Records for the task ->
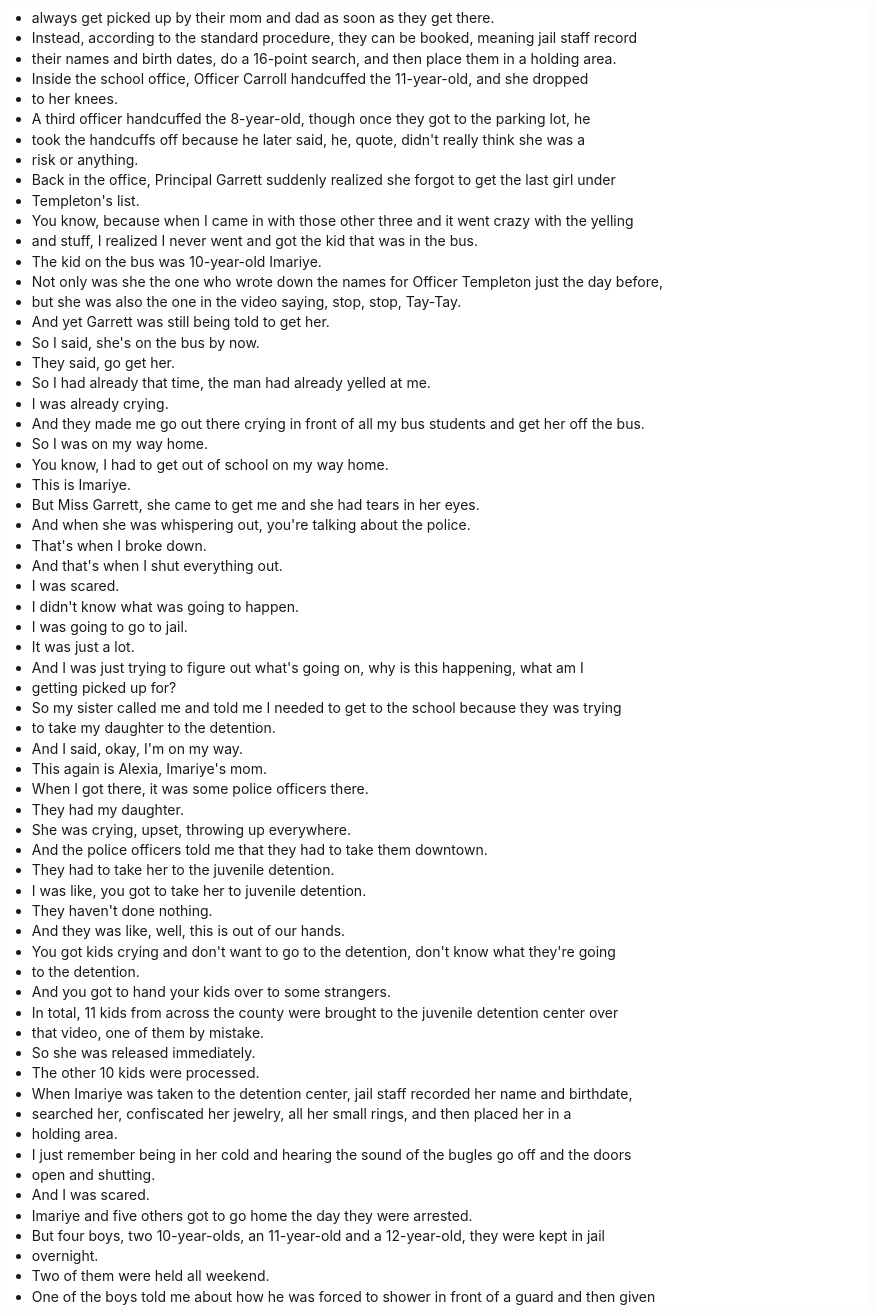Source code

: *  always get picked up by their mom and dad as soon as they get there.
*  Instead, according to the standard procedure, they can be booked, meaning jail staff record
*  their names and birth dates, do a 16-point search, and then place them in a holding area.
*  Inside the school office, Officer Carroll handcuffed the 11-year-old, and she dropped
*  to her knees.
*  A third officer handcuffed the 8-year-old, though once they got to the parking lot, he
*  took the handcuffs off because he later said, he, quote, didn't really think she was a
*  risk or anything.
*  Back in the office, Principal Garrett suddenly realized she forgot to get the last girl under
*  Templeton's list.
*  You know, because when I came in with those other three and it went crazy with the yelling
*  and stuff, I realized I never went and got the kid that was in the bus.
*  The kid on the bus was 10-year-old Imariye.
*  Not only was she the one who wrote down the names for Officer Templeton just the day before,
*  but she was also the one in the video saying, stop, stop, Tay-Tay.
*  And yet Garrett was still being told to get her.
*  So I said, she's on the bus by now.
*  They said, go get her.
*  So I had already that time, the man had already yelled at me.
*  I was already crying.
*  And they made me go out there crying in front of all my bus students and get her off the bus.
*  So I was on my way home.
*  You know, I had to get out of school on my way home.
*  This is Imariye.
*  But Miss Garrett, she came to get me and she had tears in her eyes.
*  And when she was whispering out, you're talking about the police.
*  That's when I broke down.
*  And that's when I shut everything out.
*  I was scared.
*  I didn't know what was going to happen.
*  I was going to go to jail.
*  It was just a lot.
*  And I was just trying to figure out what's going on, why is this happening, what am I
*  getting picked up for?
*  So my sister called me and told me I needed to get to the school because they was trying
*  to take my daughter to the detention.
*  And I said, okay, I'm on my way.
*  This again is Alexia, Imariye's mom.
*  When I got there, it was some police officers there.
*  They had my daughter.
*  She was crying, upset, throwing up everywhere.
*  And the police officers told me that they had to take them downtown.
*  They had to take her to the juvenile detention.
*  I was like, you got to take her to juvenile detention.
*  They haven't done nothing.
*  And they was like, well, this is out of our hands.
*  You got kids crying and don't want to go to the detention, don't know what they're going
*  to the detention.
*  And you got to hand your kids over to some strangers.
*  In total, 11 kids from across the county were brought to the juvenile detention center over
*  that video, one of them by mistake.
*  So she was released immediately.
*  The other 10 kids were processed.
*  When Imariye was taken to the detention center, jail staff recorded her name and birthdate,
*  searched her, confiscated her jewelry, all her small rings, and then placed her in a
*  holding area.
*  I just remember being in her cold and hearing the sound of the bugles go off and the doors
*  open and shutting.
*  And I was scared.
*  Imariye and five others got to go home the day they were arrested.
*  But four boys, two 10-year-olds, an 11-year-old and a 12-year-old, they were kept in jail
*  overnight.
*  Two of them were held all weekend.
*  One of the boys told me about how he was forced to shower in front of a guard and then given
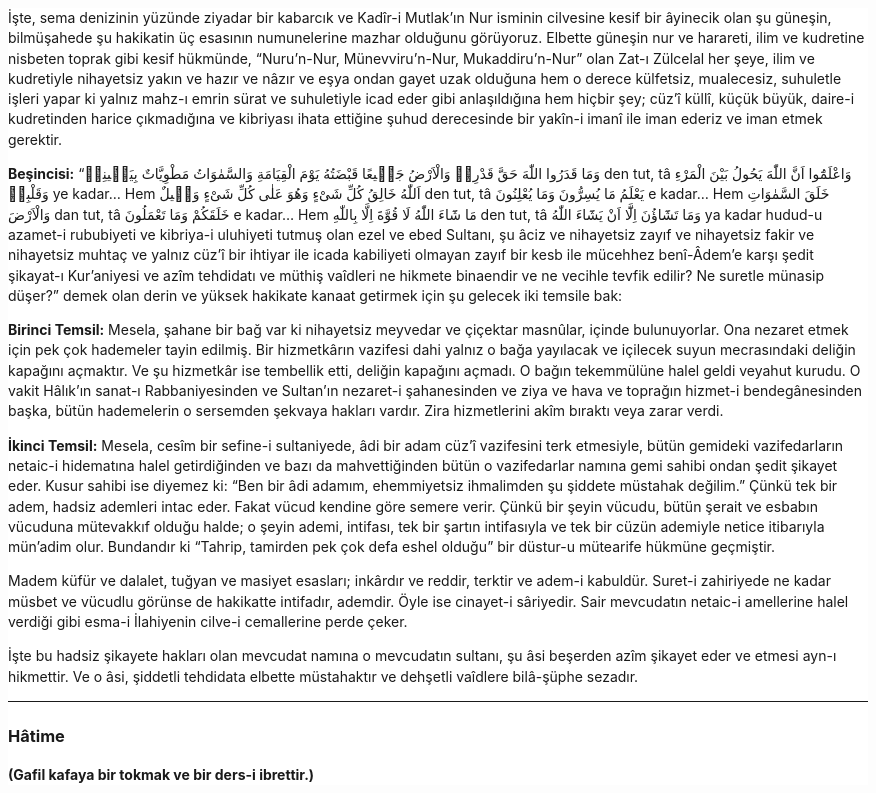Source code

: İşte, sema denizinin yüzünde ziyadar bir kabarcık ve Kadîr-i Mutlak’ın Nur isminin cilvesine kesif bir âyinecik olan şu güneşin, bilmüşahede şu hakikatin üç esasının numunelerine mazhar olduğunu görüyoruz. Elbette güneşin nur ve harareti, ilim ve kudretine nisbeten toprak gibi kesif hükmünde, “Nuru’n-Nur, Münevviru’n-Nur, Mukaddiru’n-Nur” olan Zat-ı Zülcelal her şeye, ilim ve kudretiyle nihayetsiz yakın ve hazır ve nâzır ve eşya ondan gayet uzak olduğuna hem o derece külfetsiz, mualecesiz, suhuletle işleri yapar ki yalnız mahz-ı emrin sürat ve suhuletiyle icad eder gibi anlaşıldığına hem hiçbir şey; cüz’î küllî, küçük büyük, daire-i kudretinden harice çıkmadığına ve kibriyası ihata ettiğine şuhud derecesinde bir yakîn-i imanî ile iman ederiz ve iman etmek gerektir.

**Beşincisi:** “<span class="arabic" dir="rtl">وَمَا قَدَرُوا اللّٰهَ حَقَّ قَدْرِهٖ وَالْاَرْضُ جَمٖيعًا قَبْضَتُهُ يَوْمَ الْقِيَامَةِ وَالسَّمٰوَاتُ مَطْوِيَّاتٌ بِيَمٖينِهٖ</span> den tut, tâ <span class="arabic" dir="rtl">وَاعْلَمُٓوا اَنَّ اللّٰهَ يَحُولُ بَيْنَ الْمَرْءِ وَقَلْبِهٖ</span> ye kadar… Hem <span class="arabic" dir="rtl">اَللّٰهُ خَالِقُ كُلِّ شَىْءٍ وَهُوَ عَلٰى كُلِّ شَىْءٍ وَكٖيلٌ</span> den tut, tâ <span class="arabic" dir="rtl">يَعْلَمُ مَا يُسِرُّونَ وَمَا يُعْلِنُونَ</span> e kadar… Hem <span class="arabic" dir="rtl">خَلَقَ السَّمٰوَاتِ وَالْاَرْضَ</span> dan tut, tâ <span class="arabic" dir="rtl">خَلَقَكُمْ وَمَا تَعْمَلُونَ</span> e kadar… Hem <span class="arabic" dir="rtl">مَا شَٓاءَ اللّٰهُ لَا قُوَّةَ اِلَّا بِاللّٰهِ</span> den tut, tâ <span class="arabic" dir="rtl">وَمَا تَشَٓاؤُنَ اِلَّٓا اَنْ يَشَٓاءَ اللّٰهُ</span> ya kadar hudud-u azamet-i rububiyeti ve kibriya-i uluhiyeti tutmuş olan ezel ve ebed Sultanı, şu âciz ve nihayetsiz zayıf ve nihayetsiz fakir ve nihayetsiz muhtaç ve yalnız cüz’î bir ihtiyar ile icada kabiliyeti olmayan zayıf bir kesb ile mücehhez benî-Âdem’e karşı şedit şikayat-ı Kur’aniyesi ve azîm tehdidatı ve müthiş vaîdleri ne hikmete binaendir ve ne vecihle tevfik edilir? Ne suretle münasip düşer?” demek olan derin ve yüksek hakikate kanaat getirmek için şu gelecek iki temsile bak:

**Birinci Temsil:** Mesela, şahane bir bağ var ki nihayetsiz meyvedar ve çiçektar masnûlar, içinde bulunuyorlar. Ona nezaret etmek için pek çok hademeler tayin edilmiş. Bir hizmetkârın vazifesi dahi yalnız o bağa yayılacak ve içilecek suyun mecrasındaki deliğin kapağını açmaktır. Ve şu hizmetkâr ise tembellik etti, deliğin kapağını açmadı. O bağın tekemmülüne halel geldi veyahut kurudu. O vakit Hâlık’ın sanat-ı Rabbaniyesinden ve Sultan’ın nezaret-i şahanesinden ve ziya ve hava ve toprağın hizmet-i bendegânesinden başka, bütün hademelerin o sersemden şekvaya hakları vardır. Zira hizmetlerini akîm bıraktı veya zarar verdi.

**İkinci Temsil:** Mesela, cesîm bir sefine-i sultaniyede, âdi bir adam cüz’î vazifesini terk etmesiyle, bütün gemideki vazifedarların netaic-i hidematına halel getirdiğinden ve bazı da mahvettiğinden bütün o vazifedarlar namına gemi sahibi ondan şedit şikayet eder. Kusur sahibi ise diyemez ki: “Ben bir âdi adamım, ehemmiyetsiz ihmalimden şu şiddete müstahak değilim.” Çünkü tek bir adem, hadsiz ademleri intac eder. Fakat vücud kendine göre semere verir. Çünkü bir şeyin vücudu, bütün şerait ve esbabın vücuduna mütevakkıf olduğu halde; o şeyin ademi, intifası, tek bir şartın intifasıyla ve tek bir cüzün ademiyle netice itibarıyla mün’adim olur. Bundandır ki “Tahrip, tamirden pek çok defa eshel olduğu” bir düstur-u mütearife hükmüne geçmiştir.

Madem küfür ve dalalet, tuğyan ve masiyet esasları; inkârdır ve reddir, terktir ve adem-i kabuldür. Suret-i zahiriyede ne kadar müsbet ve vücudlu görünse de hakikatte intifadır, ademdir. Öyle ise cinayet-i sâriyedir. Sair mevcudatın netaic-i amellerine halel verdiği gibi esma-i İlahiyenin cilve-i cemallerine perde çeker.

İşte bu hadsiz şikayete hakları olan mevcudat namına o mevcudatın sultanı, şu âsi beşerden azîm şikayet eder ve etmesi ayn-ı hikmettir. Ve o âsi, şiddetli tehdidata elbette müstahaktır ve dehşetli vaîdlere bilâ-şüphe sezadır.

***

### Hâtime
**(Gafil kafaya bir tokmak ve bir ders-i ibrettir.)**
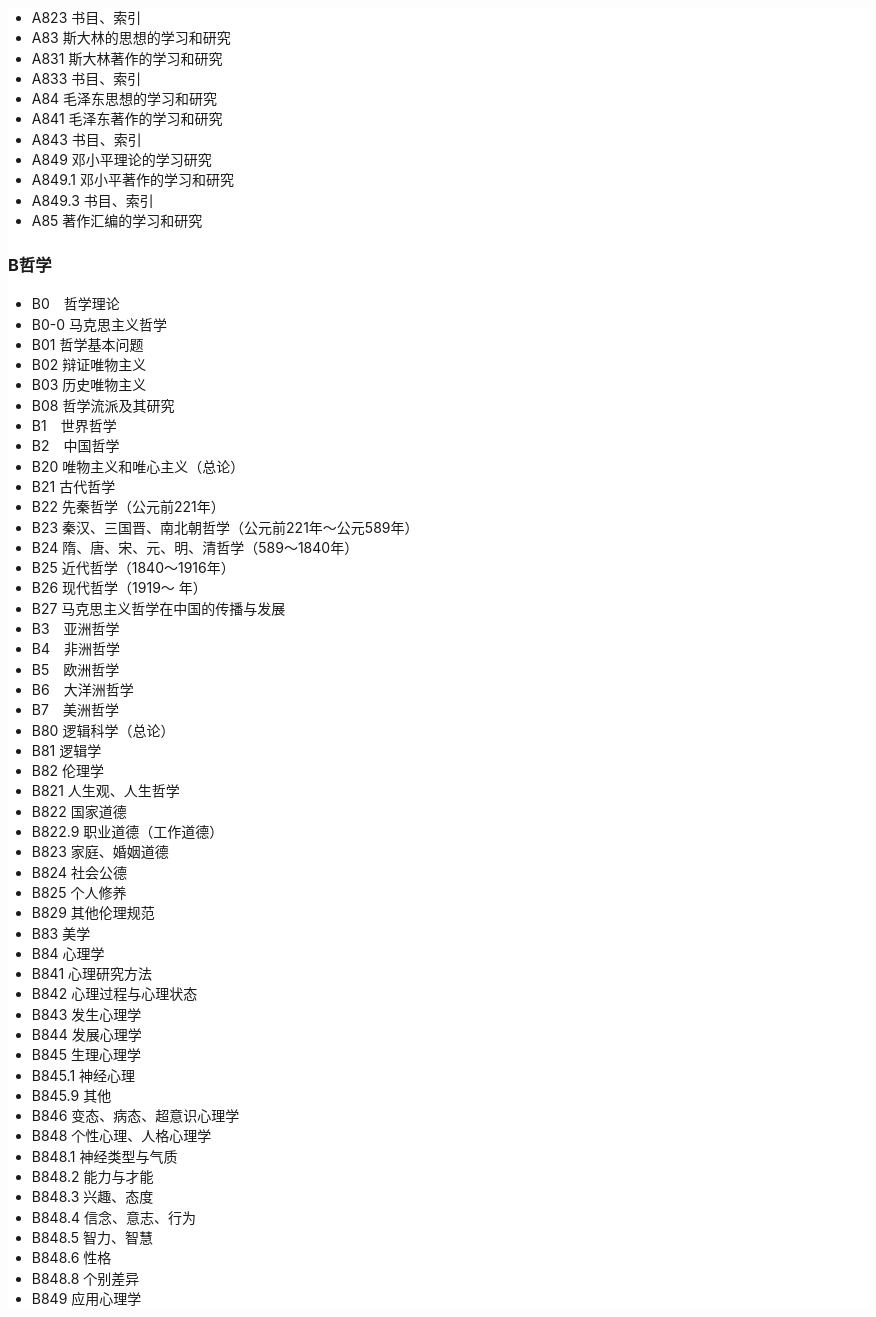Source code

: + A823 书目、索引
+ A83 斯大林的思想的学习和研究
+ A831 斯大林著作的学习和研究
+ A833 书目、索引
+ A84 毛泽东思想的学习和研究
+ A841 毛泽东著作的学习和研究
+ A843 书目、索引
+ A849 邓小平理论的学习研究
+ A849.1 邓小平著作的学习和研究
+ A849.3 书目、索引
+ A85 著作汇编的学习和研究

### B哲学

+ B0　哲学理论
+ B0-0 马克思主义哲学
+ B01 哲学基本问题
+ B02 辩证唯物主义
+ B03 历史唯物主义
+ B08 哲学流派及其研究
+ B1　世界哲学
+ B2　中国哲学
+ B20 唯物主义和唯心主义（总论）
+ B21 古代哲学
+ B22 先秦哲学（公元前221年）
+ B23 秦汉、三国晋、南北朝哲学（公元前221年～公元589年）
+ B24 隋、唐、宋、元、明、清哲学（589～1840年）
+ B25 近代哲学（1840～1916年）
+ B26 现代哲学（1919～ 年）
+ B27 马克思主义哲学在中国的传播与发展
+ B3　亚洲哲学
+ B4　非洲哲学
+ B5　欧洲哲学
+ B6　大洋洲哲学
+ B7　美洲哲学
+ B80 逻辑科学（总论）
+ B81 逻辑学
+ B82 伦理学
+ B821 人生观、人生哲学
+ B822 国家道德
+ B822.9 职业道德（工作道德）
+ B823 家庭、婚姻道德
+ B824 社会公德
+ B825 个人修养
+ B829 其他伦理规范
+ B83 美学
+ B84 心理学
+ B841 心理研究方法
+ B842 心理过程与心理状态
+ B843 发生心理学
+ B844 发展心理学
+ B845 生理心理学
+ B845.1 神经心理
+ B845.9 其他
+ B846 变态、病态、超意识心理学
+ B848 个性心理、人格心理学
+ B848.1 神经类型与气质
+ B848.2 能力与才能
+ B848.3 兴趣、态度
+ B848.4 信念、意志、行为
+ B848.5 智力、智慧
+ B848.6 性格
+ B848.8 个别差异
+ B849 应用心理学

Exercise details ->
Each line in the listing above that contains "Imariye" should be copied.

Response ->
*  The kid on the bus was 10-year-old Imariye.
*  This is Imariye.
*  This again is Alexia, Imariye's mom.
*  When Imariye was taken to the detention center, jail staff recorded her name and birthdate,
*  Imariye and five others got to go home the day they were arrested.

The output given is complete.